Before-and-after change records
• • •

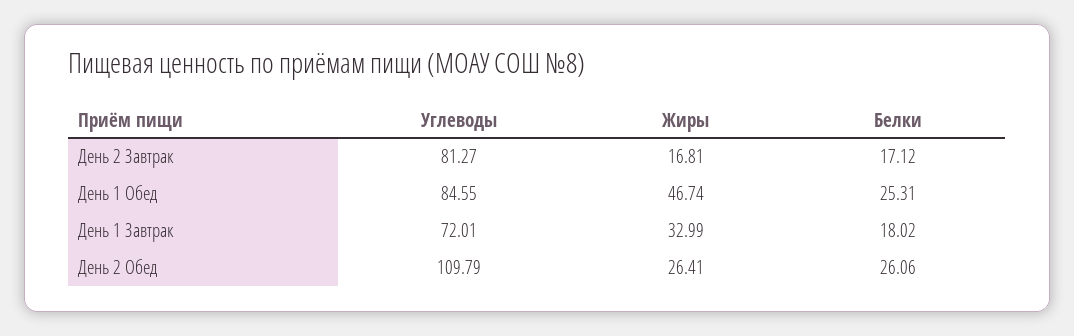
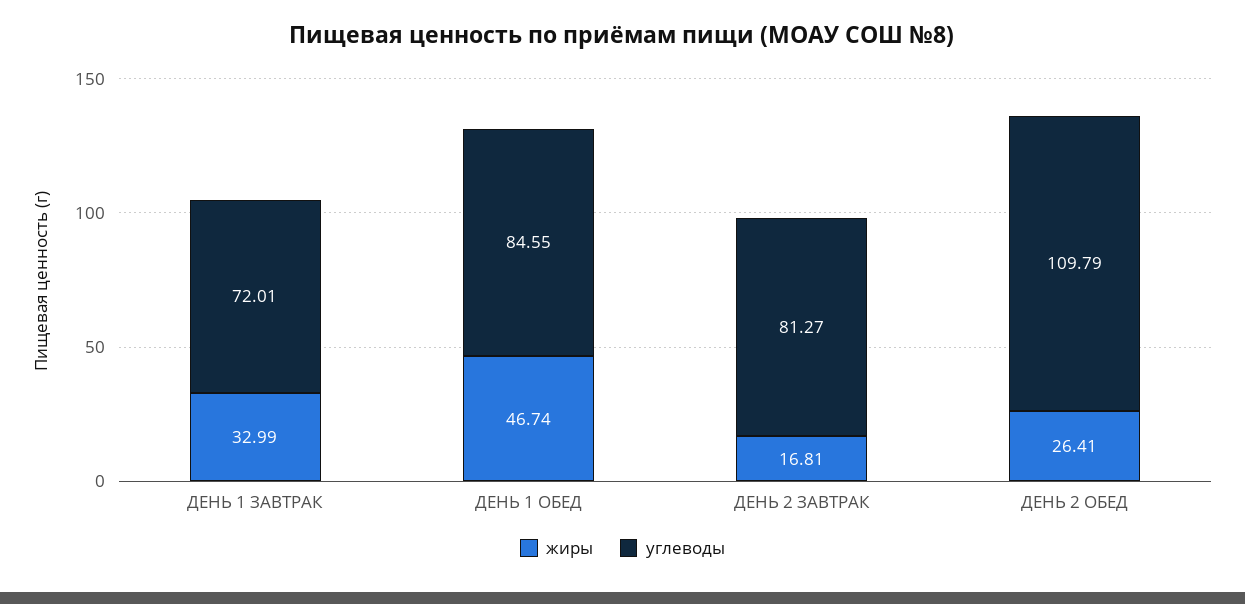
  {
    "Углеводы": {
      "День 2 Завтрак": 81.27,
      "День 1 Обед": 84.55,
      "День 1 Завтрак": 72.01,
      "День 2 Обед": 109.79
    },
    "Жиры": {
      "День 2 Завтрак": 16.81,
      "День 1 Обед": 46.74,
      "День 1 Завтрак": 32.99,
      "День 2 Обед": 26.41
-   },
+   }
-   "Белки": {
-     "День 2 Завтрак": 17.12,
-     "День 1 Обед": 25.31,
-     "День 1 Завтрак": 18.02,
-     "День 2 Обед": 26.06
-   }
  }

• • •

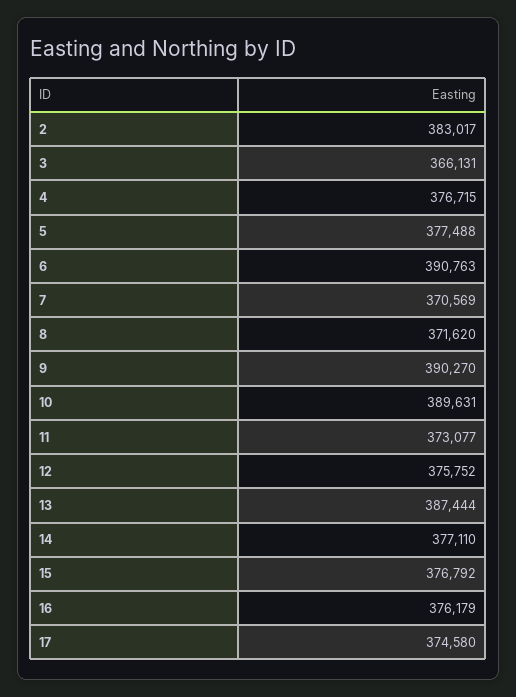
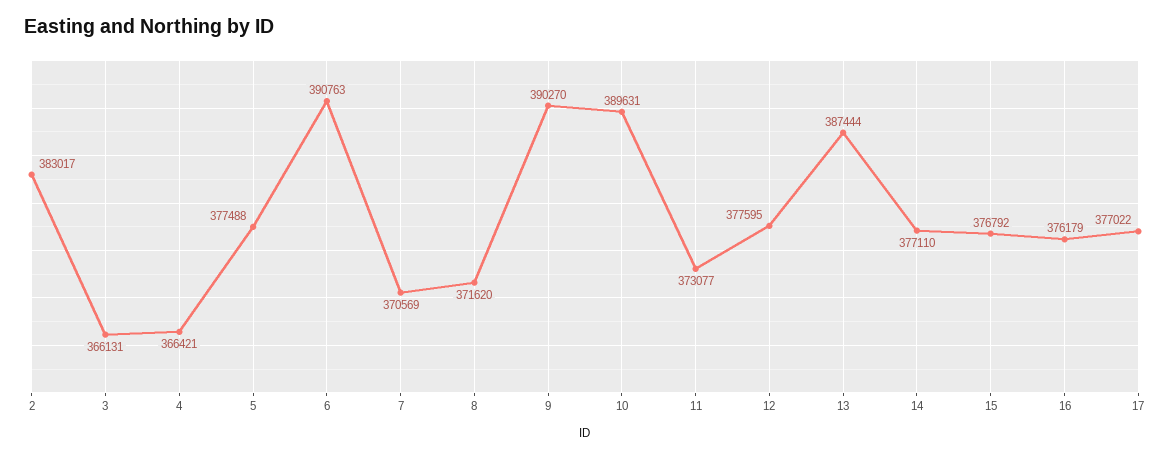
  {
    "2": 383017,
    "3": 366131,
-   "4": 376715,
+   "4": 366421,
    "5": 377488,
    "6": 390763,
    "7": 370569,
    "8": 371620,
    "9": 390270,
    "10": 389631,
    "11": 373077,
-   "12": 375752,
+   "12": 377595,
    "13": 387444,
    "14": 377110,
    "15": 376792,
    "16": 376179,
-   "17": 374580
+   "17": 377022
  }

• • •

WHAT TO WORK ON: Wherever the word "День" appears in the records above, copy that line.

SOLUTION TO THE EXERCISE:
      "День 2 Завтрак": 81.27,
      "День 1 Обед": 84.55,
      "День 1 Завтрак": 72.01,
      "День 2 Обед": 109.79
      "День 2 Завтрак": 16.81,
      "День 1 Обед": 46.74,
      "День 1 Завтрак": 32.99,
      "День 2 Обед": 26.41
-     "День 2 Завтрак": 17.12,
-     "День 1 Обед": 25.31,
-     "День 1 Завтрак": 18.02,
-     "День 2 Обед": 26.06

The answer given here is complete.